Título: Pacote brasileiro pode ter "potencial de disputa" , diz Lamy
Autor: Moreira, Assis
Fonte: Valor Econômico, 14/06/2007, Brasil, p. A6

O diretor-geral da Organização Mundial do Comércio (OMC), Pascal Lamy, disse ontem que "o Brasil tem subsidiado sua indústria já há algum tempo", mas preferiu não analisar o pacote anunciado anteontem, alegando que, se houver "qualquer potencial de disputas por causa disso tenho que evitar comentários". Ele vê agora o país "sob pressão"' com as importações de produtos eletrônicos, calçados e têxteis, notando que "por isso aumentou as tarifas nos dois últimos".

Enquanto analistas em Genebra acham que o Brasil estará sujeito a ser denunciado na OMC por romper regras, Pascal Lamy preferiu destacar as flexibilidades que o acordo de subsídios dá aos países em desenvolvimento para, por exemplo, compensar empresas por algumas dificuldades.

Apesar disso, alertou que as subvenções "são acionáveis" pelo importador que ver nelas uma ameaça a suas indústrias. "Os países têm espaço para políticas industriais enquanto respeitam os códigos da OMC, que podem ser refinados", acrescentou, numa referência a iniciativas na Rodada Doha.

Ao ser indagado por jornalistas às 8h50 (3h50 no Brasil), Lamy já estava bem informado sobre o pacote, como admitiu. "O Brasil tem subsidiado sua indústria já há algum tempo", afirmou calmo e sorrindo, como se fosse quase um fato normal no país. "É parte do país ter uma forte visão de política industrial, fez isso no passado para etanol e para industria aeronáutica."

O diretor da OMC tratou de lembrar que houve "algumas disputas" no caso da ajuda à Embraer. A própria UE, inclusive quando ele era comissário de comércio, repetidamente ameaçou denunciar na OMC subsídios ao programa do álcool. Mais de 65% das importações de vestuário do Brasil vêm da China.

Para Lamy, o Brasil tem uma visão "moderna" de política de industrialização, que não tem nada a ver com a abordagem isolacionista dos anos 60. Segundo ele, a questão de subsídios industriais, e aí se inclui o pacote brasileiro, "não é uma grande questão", se comparada ao que ocorre em outras áreas da rodada global de negociação, como os subsídios ao setor pesqueiro.

Para certos analistas, além da ''compatibilidade duvidosa'' do Regime Especial de Bens de Capital para Empresas Exportadoras (Recap), a alteração na tributação nas importações de vestuários pelo Brasil parece "ainda mais problemática". A aplicação de preço de referência dá ampla margem para contestação diante dos juízes.

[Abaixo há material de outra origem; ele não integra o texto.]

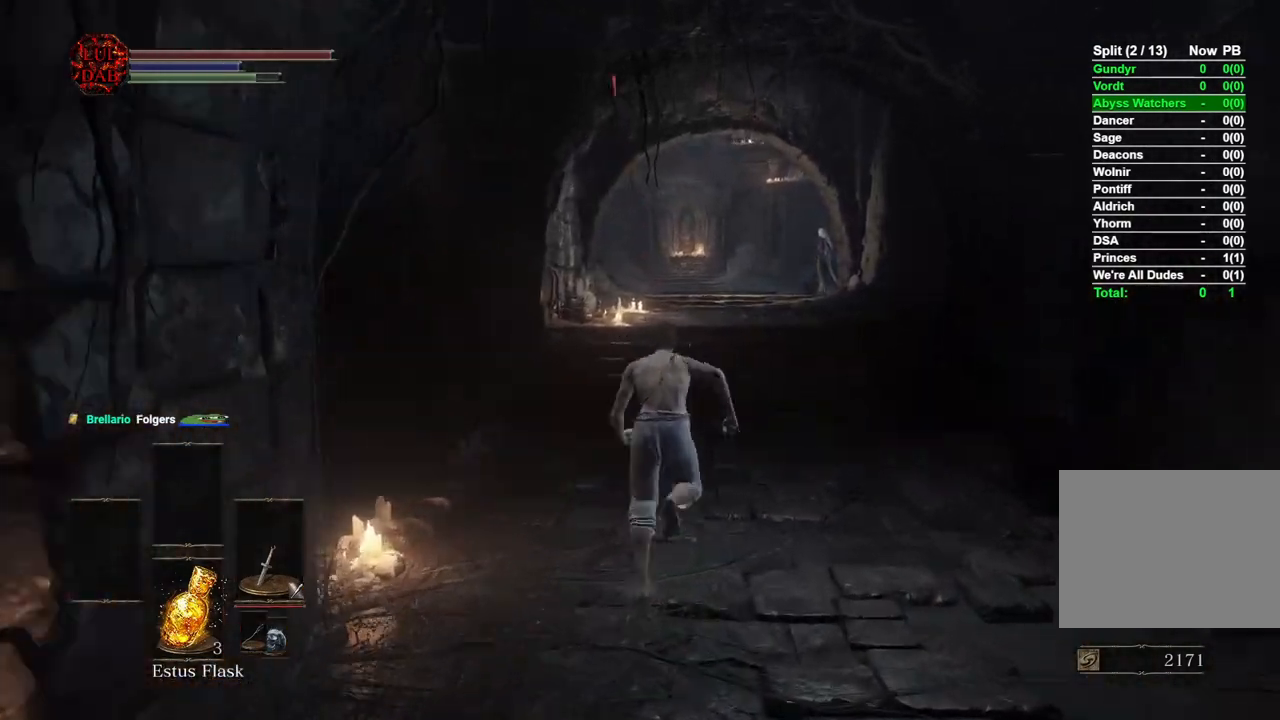
{"buttons": ["CIRCLE"], "left_stick": "up", "right_stick": "center", "events": [[317, "right_stick", "right"], [467, "right_stick", "center"]]}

A alteração da tributação de importação de vestuário é vista como "inteligente", só que as regras da OMC estabelecem que, para estabelecer o valor aduaneiro, o país importador tem que utilizar o valor da transação. Um texto aprovado na Rodada Uruguai chega a destacar que os procedimentos de valoração "não devem ser utilizados para combater dumping" e que qualquer outra forma de tributação não pode ser baseada em valores aduaneiros "mínimos, arbitrários ou fictícios".

A questão é como o Brasil vai assegurar ao país exportador que a nova tributação não ultrapasse o equivalente da tarifa consolidada que o país pode aplicar sobre o produto. Por isso, negociadores prevêem que o pacote começará a ser alvejado no Comitê de Subsídios da OMC em sua próxima sessão, no segundo semestre. A OMC só investiga uma medida implementada por um país-membro se outro acioná-la. Uma investigação pode demorar muito.

Enquanto isso, a questão de política industrial volta firme à agenda da OMC. O Brasil defende a retomada de uma lista de subsídios industriais, que expirou em 2000, pela qual os governos poderiam conceder ajuda mais de uma vez, para cobrir perdas de indústrias ou para reestruturações, conceder perdão de dívidas diretas e subsidiar mais de 5% do custo total de produção de uma mercadoria.

Ontem, no entanto, a discussão na OMC foi sobre proposta dos EUA na outra direção. Washington retomou proposta de 2006, que expande a lista de subsídios proibidos a cinco novos tipos de ajuda que os governo usam para salvar empresas de falência. Os governos ficariam interditados de perdoar dividas das empresas, emprestar a companhias sem capacidade de crédito ou que não receberiam normalmente aporte de capital, ou para cobrir perdas operacionais.